A contemporary reimagining of H.P. Lovecraft’s short story Herbert West: Reanimator is on the way, and Deadline has unveiled the first look at the new Herbert West and the pathologist drawn to his orbit.

Adam Simon (The Haunting in Connecticut,Salem) and Tim Metcalfe (The Haunting in Connecticut, Kalifornia) penned the script. The original screenplay and storyline come from Jade Sandberg Wallace

Michael Grossman (“The Originals”, “Pretty Little Liars”) directs.

The new images introduce star Joseph Morgan (Vampire Diaries), who playsbrilliant surgeon and scientist Herbert West, who is obsessed with creating a serum to reanimate the dead.Katie Cassidy (Speed Demon) stars opposite as the pathologist with a troubled past who joins his efforts.

Together, they prove that conquering death may be the ultimate sin against life itself.

The film’s official synopsis:As a child, Herbert West watches his father Peter reanimate his dead mother Judith in a secret basement lab — only for Judith to mortally wound Peter and nearly kill Herbert before Peter shoots her. The trauma leaves its mark on Herbert, but so does one final image: his mother’s finger, twitching after death. Thirty years later, Herbert West is a brilliant, secretive surgeon still chasing his father’s obsession.
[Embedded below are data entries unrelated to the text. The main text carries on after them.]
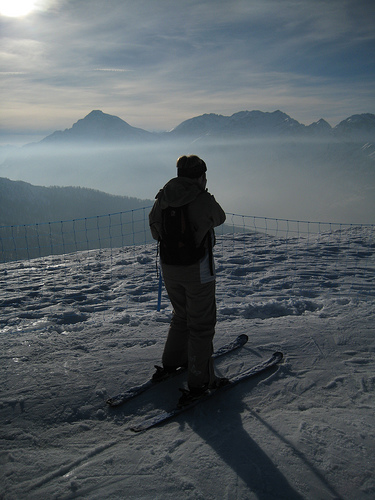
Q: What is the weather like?
A: Blue skies.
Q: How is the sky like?
A: It is cloudy.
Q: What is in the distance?
A: Mountains.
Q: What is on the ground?
A: Snow.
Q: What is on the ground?
A: Snow.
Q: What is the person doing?
A: Skiing.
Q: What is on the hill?
A: Plastic fence.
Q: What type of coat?
A: Snow.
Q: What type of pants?
A: Snow.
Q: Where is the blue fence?
A: In front of the skier.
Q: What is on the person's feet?
A: Two skis.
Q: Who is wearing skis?
A: A man.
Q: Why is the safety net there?
A: To keep skiers safe.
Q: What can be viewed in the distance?
A: A mountain range.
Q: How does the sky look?
A: Blue and sunny.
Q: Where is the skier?
A: On a hill overlooking a mountain range.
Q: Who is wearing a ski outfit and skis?
A: A man.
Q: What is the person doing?
A: Skiing.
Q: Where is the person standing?
A: Ski slope.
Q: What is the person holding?
A: Ski poles.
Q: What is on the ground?
A: Snow.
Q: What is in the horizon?
A: Mountains.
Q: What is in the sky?
A: Clouds.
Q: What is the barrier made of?
A: Black netting.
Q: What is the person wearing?
A: Snow suit.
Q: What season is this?
A: Winter.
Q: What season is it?
A: Winter.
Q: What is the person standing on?
A: Skis.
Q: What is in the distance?
A: Mist.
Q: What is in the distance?
A: Mountains.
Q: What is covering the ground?
A: Snow.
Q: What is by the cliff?
A: Blue net.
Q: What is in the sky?
A: Clouds.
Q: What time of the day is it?
A: Evening.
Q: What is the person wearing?
A: Snowsuit.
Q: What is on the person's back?
A: Book bag.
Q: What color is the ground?
A: White.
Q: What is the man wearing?
A: Hat.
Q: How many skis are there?
A: Two.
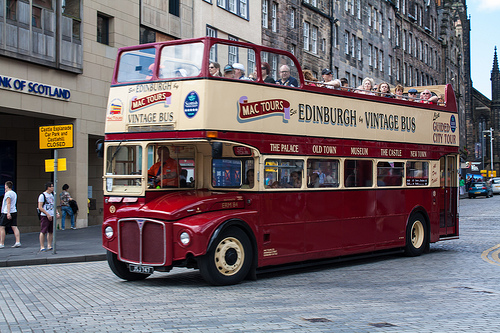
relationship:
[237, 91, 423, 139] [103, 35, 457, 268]
words on bus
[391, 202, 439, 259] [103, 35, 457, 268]
tires on bus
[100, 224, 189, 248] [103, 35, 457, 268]
lights on bus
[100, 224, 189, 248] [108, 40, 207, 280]
lights in front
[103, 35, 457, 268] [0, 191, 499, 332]
bus on street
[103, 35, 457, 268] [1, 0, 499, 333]
bus in city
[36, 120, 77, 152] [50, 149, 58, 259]
sign on pole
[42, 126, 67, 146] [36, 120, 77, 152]
letters on sign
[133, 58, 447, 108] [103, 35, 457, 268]
people on bus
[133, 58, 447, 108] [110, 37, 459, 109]
people on top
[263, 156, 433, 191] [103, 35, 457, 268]
windows on bus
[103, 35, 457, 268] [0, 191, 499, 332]
bus on road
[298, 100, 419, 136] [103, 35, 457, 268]
lettering on bus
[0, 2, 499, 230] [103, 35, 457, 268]
buildings behind bus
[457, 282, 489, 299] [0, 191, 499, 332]
drain on street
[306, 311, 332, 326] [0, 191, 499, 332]
spot on street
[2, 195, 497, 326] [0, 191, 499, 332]
tiles on road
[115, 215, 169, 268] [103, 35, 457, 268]
grate on bus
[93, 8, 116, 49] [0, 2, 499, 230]
window in building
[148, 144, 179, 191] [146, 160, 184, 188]
bus driver wearing shirt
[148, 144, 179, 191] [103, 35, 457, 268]
bus driver on bus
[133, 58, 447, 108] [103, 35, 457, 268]
passengers on bus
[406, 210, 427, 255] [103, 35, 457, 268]
tires on bus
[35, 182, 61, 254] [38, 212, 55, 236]
man wearing shorts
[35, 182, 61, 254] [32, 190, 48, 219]
man wearing backpack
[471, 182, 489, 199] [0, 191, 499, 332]
car on street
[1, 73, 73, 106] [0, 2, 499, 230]
sign on building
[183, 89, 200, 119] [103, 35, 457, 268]
decal on bus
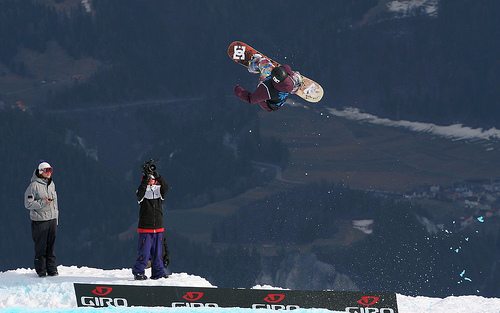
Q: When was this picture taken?
A: Daytime.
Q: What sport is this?
A: Snowboarding.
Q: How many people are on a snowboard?
A: 1.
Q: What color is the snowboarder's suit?
A: Purple.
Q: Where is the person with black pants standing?
A: On the left.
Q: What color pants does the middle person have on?
A: Blue.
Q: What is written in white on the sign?
A: Giro.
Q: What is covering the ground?
A: Snow.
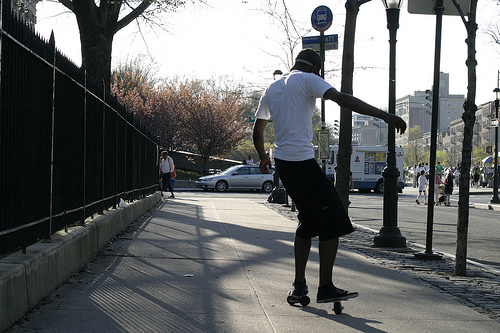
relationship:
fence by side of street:
[28, 12, 200, 249] [330, 189, 497, 270]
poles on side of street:
[425, 2, 444, 253] [330, 186, 497, 270]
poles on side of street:
[414, 25, 436, 282] [330, 186, 497, 270]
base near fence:
[6, 185, 166, 320] [6, 6, 166, 248]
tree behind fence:
[53, 0, 192, 105] [1, 3, 166, 270]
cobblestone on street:
[363, 229, 498, 322] [350, 190, 499, 272]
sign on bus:
[305, 3, 334, 36] [313, 8, 328, 22]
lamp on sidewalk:
[370, 0, 412, 262] [16, 196, 482, 318]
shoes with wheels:
[315, 284, 359, 302] [333, 300, 345, 315]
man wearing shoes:
[229, 52, 407, 283] [315, 284, 359, 302]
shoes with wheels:
[311, 280, 361, 303] [298, 298, 347, 310]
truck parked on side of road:
[319, 140, 404, 192] [339, 181, 498, 268]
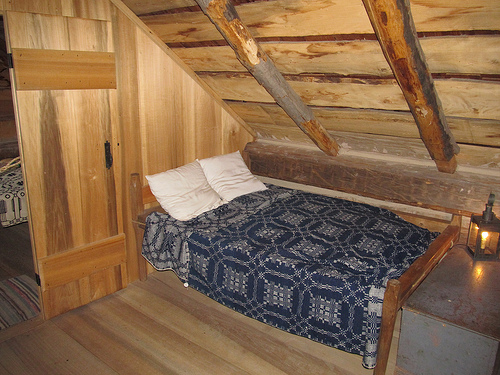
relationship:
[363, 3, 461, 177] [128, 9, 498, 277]
exposed log on wall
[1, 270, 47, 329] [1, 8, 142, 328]
rug behind door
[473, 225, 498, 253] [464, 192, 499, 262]
bulb inside bulb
“Pathologist Kate Locke arrives in town and is drawn into his orbit — first through a spark at a hospital fundraiser, then through his secret lab, where he reveals a serum capable of reanimating severed tissue. Kate, hiding a dark past of her own, is thrilled rather than horrified, and moves into West’s mansion to work alongside him. Their early experiments on a cadaver succeed only briefly. West concludes that dead tissue is the problem — they need something fresher.

Supporting cast includes Scott Aiello, Ira J Amyx, Randall Newsome, Emma Reinagal, James D. Bryce, Kathryn A Bentley, Jack Lancaster, Amy Holland Pennell, John Pierson, Mindy Shaw, Eric Dean White, Tristan Wilder Hallet, Adrienne Lamping, Aaron Crippen, and Drew Patterson.

Makeup artist Jeff Lewis (“Star Trek: Voyager,” “Star Trek: Enterprise”) and cousin Roger Lewis are heading the production via their newly established Woodlake Entertainment.

Lovecraft’s short story, first serialized in Home Brew magazine in 1922, is the first among his works to mention the fictional Miskatonic University. It was most famously adapted into a 1985 horror movie from Stuart Gordon, starring Jeffrey Combs as Herbert West.

Herbert West: Reanimator is set in Alton, Illinois, where production is now underway.